Problem requirements.
Copy the records word for word, starting at the beginning and ending with the line that contains "Knižní novinky", which you should include. Leave the pictures out of your copy.

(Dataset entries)
• • •

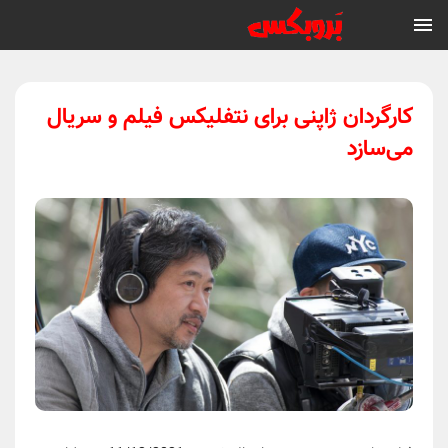
کارگردان ژاپنی برای نتفلیکس فیلم و سریال
می‌سازد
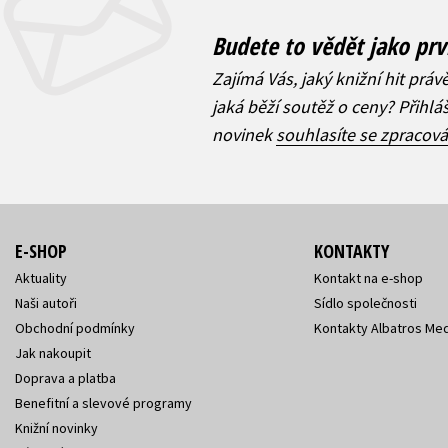
Budete to vědět jako prv
Zajímá Vás, jaký knižní hit práv
jaká běží soutěž o ceny? Přihl
novinek
souhlasíte se zpracov
E-SHOP
KONTAKTY
Aktuality
Kontakt na e-shop
Naši autoři
Sídlo společnosti
Obchodní podmínky
Kontakty Albatros Med
Jak nakoupit
Doprava a platba
Benefitní a slevové programy
Knižní novinky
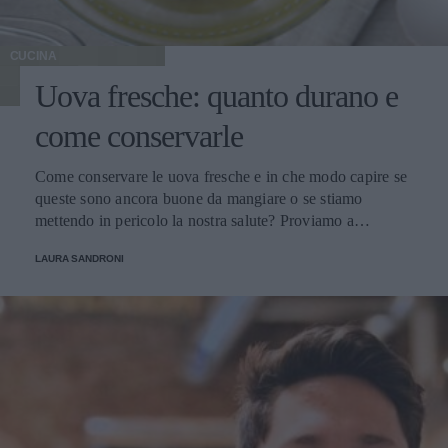
CUCINA
Uova fresche: quanto durano e
come conservarle
Come conservare le uova fresche e in che modo capire se
queste sono ancora buone da mangiare o se stiamo
mettendo in pericolo la nostra salute? Proviamo a
scoprirlo.
LAURA SANDRONI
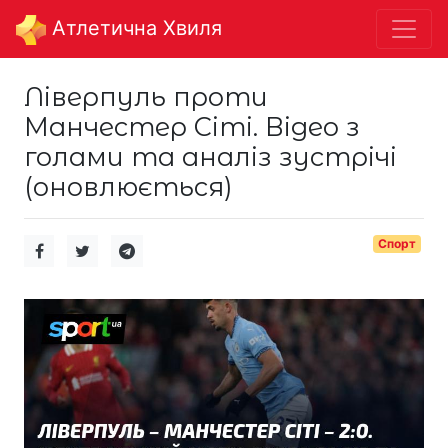
Aтлетична Хвиля
Ліверпуль проти
Манчестер Сіті. Відео з
голами та аналіз зустрічі
(оновлюється)
Спорт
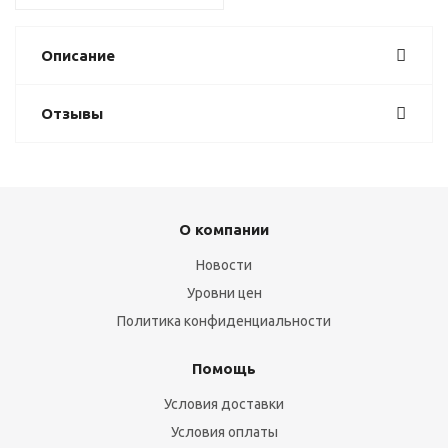
Описание
Отзывы
О компании
Новости
Уровни цен
Политика конфиденциальности
Помощь
Условия доставки
Условия оплаты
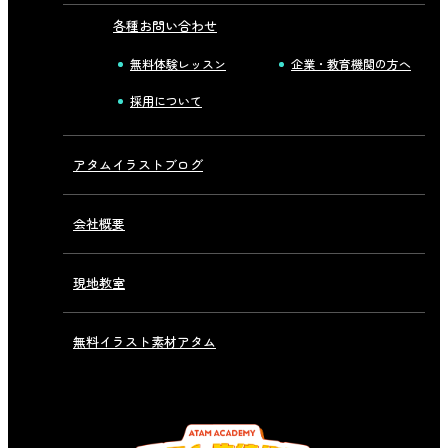
各種お問い合わせ
無料体験レッスン
企業・教育機関の方へ
採用について
アタムイラストブログ
会社概要
現地教室
無料イラスト素材アタム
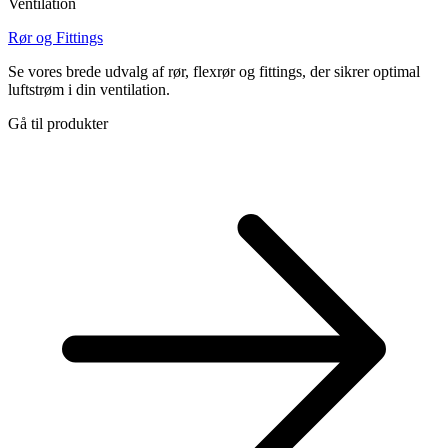
Ventilation
Rør og Fittings
Se vores brede udvalg af rør, flexrør og fittings, der sikrer optimal
luftstrøm i din ventilation.
Gå til produkter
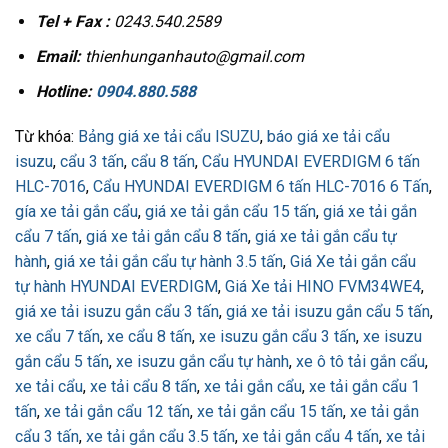
Tel + Fax :
0243.540.2589
Email:
thienhunganhauto@gmail.com
Hotline:
0904.880.588
Từ khóa:
Bảng giá xe tải cẩu ISUZU
,
báo giá xe tải cẩu
isuzu
,
cẩu 3 tấn
,
cẩu 8 tấn
,
Cẩu HYUNDAI EVERDIGM 6 tấn
HLC-7016
,
Cẩu HYUNDAI EVERDIGM 6 tấn HLC-7016 6 Tấn
,
gía xe tải gắn cẩu
,
giá xe tải gắn cẩu 15 tấn
,
giá xe tải gắn
cẩu 7 tấn
,
giá xe tải gắn cẩu 8 tấn
,
giá xe tải gắn cẩu tự
hành
,
giá xe tải gắn cẩu tự hành 3.5 tấn
,
Giá Xe tải gắn cẩu
tự hành HYUNDAI EVERDIGM
,
Giá Xe tải HINO FVM34WE4
,
giá xe tải isuzu gắn cẩu 3 tấn
,
giá xe tải isuzu gắn cẩu 5 tấn
,
xe cẩu 7 tấn
,
xe cẩu 8 tấn
,
xe isuzu gắn cẩu 3 tấn
,
xe isuzu
gắn cẩu 5 tấn
,
xe isuzu gắn cẩu tự hành
,
xe ô tô tải gắn cẩu
,
xe tải cẩu
,
xe tải cẩu 8 tấn
,
xe tải gắn cẩu
,
xe tải gắn cẩu 1
tấn
,
xe tải gắn cẩu 12 tấn
,
xe tải gắn cẩu 15 tấn
,
xe tải gắn
cẩu 3 tấn
,
xe tải gắn cẩu 3.5 tấn
,
xe tải gắn cẩu 4 tấn
,
xe tải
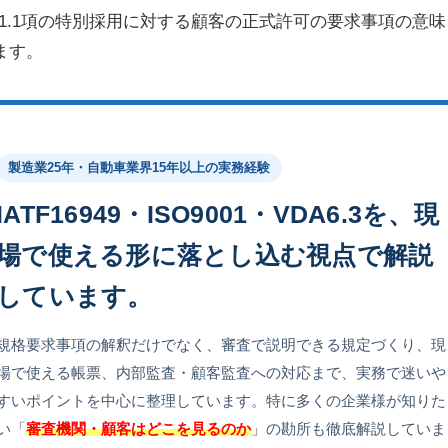
8.7.1.1項の特別採用に対する顧客の正式許可の要求事項の意味
ます。
製造業25年・自動車業界15年以上の実務経験
IATF16949・ISO9001・VDA6.3を、現
場で使える形に落とし込む視点で解説
しています。
規格要求事項の解釈だけでなく、審査で説明できる規定づくり、現
場で使える帳票、内部監査・顧客監査への対応まで、実務で迷いや
すいポイントを中心に整理しています。特に多くの企業様が知りた
い「
審査機関・顧客はどこを見るのか
」の勘所も徹底解説していま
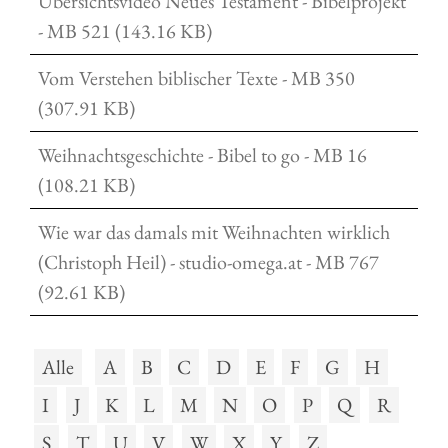
Übersichtsvideo Neues Testament - Bibelprojekt
- MB 521 (143.16 KB)
Vom Verstehen biblischer Texte - MB 350
(307.91 KB)
Weihnachtsgeschichte - Bibel to go - MB 16
(108.21 KB)
Wie war das damals mit Weihnachten wirklich
(Christoph Heil) - studio-omega.at - MB 767
(92.61 KB)
Alle
A
B
C
D
E
F
G
H
I
J
K
L
M
N
O
P
Q
R
S
T
U
V
W
X
Y
Z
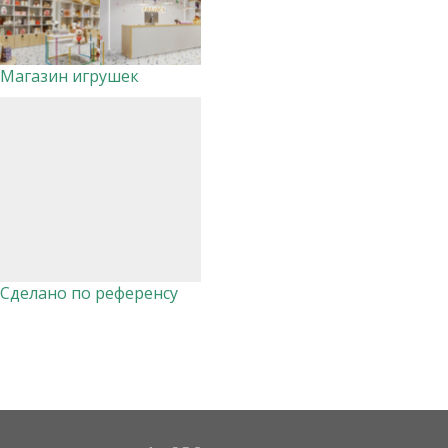
Магазин игрушек
Сделано по референсу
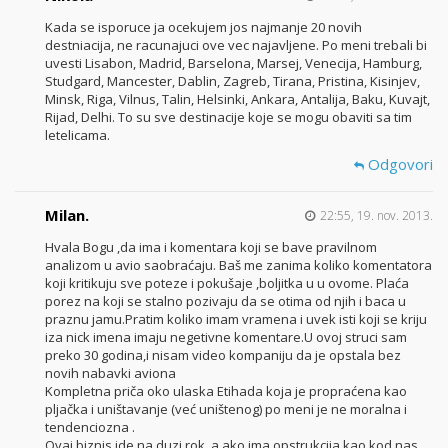
Kada se isporuce ja ocekujem jos najmanje 20 novih
destniacija, ne racunajuci ove vec najavljene. Po meni trebali bi
uvesti Lisabon, Madrid, Barselona, Marsej, Venecija, Hamburg,
Studgard, Mancester, Dablin, Zagreb, Tirana, Pristina, Kisinjev,
Minsk, Riga, Vilnus, Talin, Helsinki, Ankara, Antalija, Baku, Kuvajt,
Rijad, Delhi. To su sve destinacije koje se mogu obaviti sa tim
letelicama.
Odgovori
Milan.
22:55, 19. nov. 2013.
Hvala Bogu ,da ima i komentara koji se bave pravilnom
analizom u avio saobraćaju. Baš me zanima koliko komentatora
koji kritikuju sve poteze i pokušaje ,boljitka u u ovome. Plaća
porez na koji se stalno pozivaju da se otima od njih i baca u
praznu jamu.Pratim koliko imam vramena i uvek isti koji se kriju
iza nick imena imaju negetivne komentare.U ovoj struci sam
preko 30 godina,i nisam video kompaniju da je opstala bez
novih nabavki aviona
Kompletna priča oko ulaska Etihada koja je propraćena kao
pljačka i uništavanje (već uništenog) po meni je ne moralna i
tendenciozna .
Ovaj biznis ide na duzi rok ,a ako ima opstrukcija kao kod nas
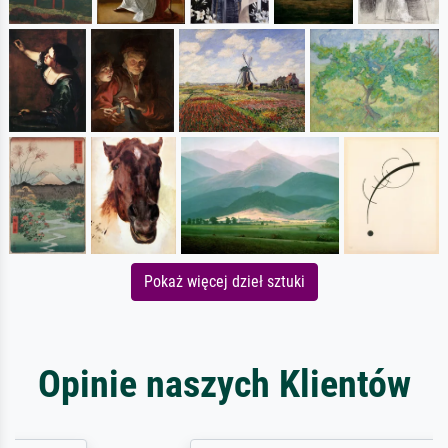
Pokaż więcej dzieł sztuki
Opinie naszych Klientów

• • •

Reply.
کارگردان ژاپنی برای نتفلیکس فیلم و سریال
می‌سازد
Budete to vědět jako prv
Zajímá Vás, jaký knižní hit práv
jaká běží soutěž o ceny? Přihl
novinek
souhlasíte se zpracov
E-SHOP
KONTAKTY
Aktuality
Kontakt na e-shop
Naši autoři
Sídlo společnosti
Obchodní podmínky
Kontakty Albatros Med
Jak nakoupit
Doprava a platba
Benefitní a slevové programy
Knižní novinky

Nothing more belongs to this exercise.